• [Task item]:
Reproduce the entries word for word, from the line containing "- The system" through the end of the entries, both ends included.

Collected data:

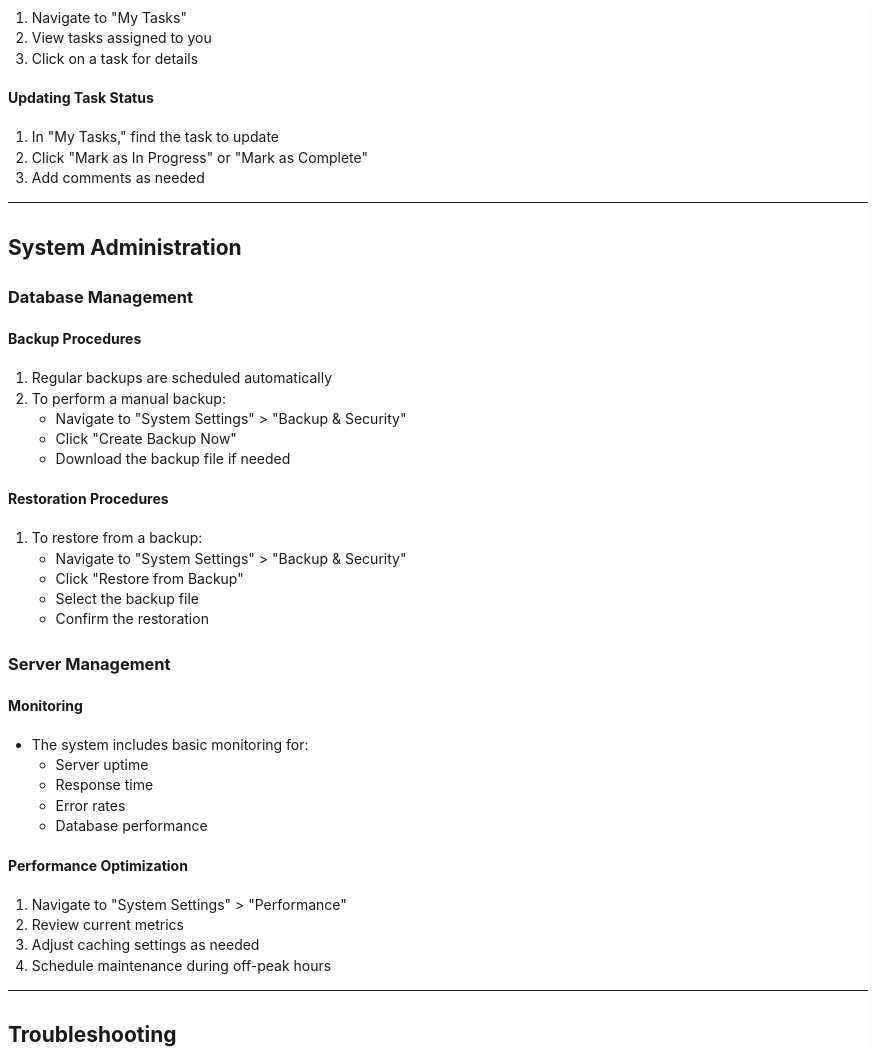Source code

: 1. Navigate to "My Tasks"
2. View tasks assigned to you
3. Click on a task for details

#### Updating Task Status

1. In "My Tasks," find the task to update
2. Click "Mark as In Progress" or "Mark as Complete"
3. Add comments as needed

---

## System Administration

### Database Management

#### Backup Procedures

1. Regular backups are scheduled automatically
2. To perform a manual backup:
   - Navigate to "System Settings" > "Backup & Security"
   - Click "Create Backup Now"
   - Download the backup file if needed

#### Restoration Procedures

1. To restore from a backup:
   - Navigate to "System Settings" > "Backup & Security"
   - Click "Restore from Backup"
   - Select the backup file
   - Confirm the restoration

### Server Management

#### Monitoring

- The system includes basic monitoring for:
  - Server uptime
  - Response time
  - Error rates
  - Database performance

#### Performance Optimization

1. Navigate to "System Settings" > "Performance"
2. Review current metrics
3. Adjust caching settings as needed
4. Schedule maintenance during off-peak hours

---

## Troubleshooting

• [Exercise answer]:
- The system includes basic monitoring for:
  - Server uptime
  - Response time
  - Error rates
  - Database performance

#### Performance Optimization

1. Navigate to "System Settings" > "Performance"
2. Review current metrics
3. Adjust caching settings as needed
4. Schedule maintenance during off-peak hours

---

## Troubleshooting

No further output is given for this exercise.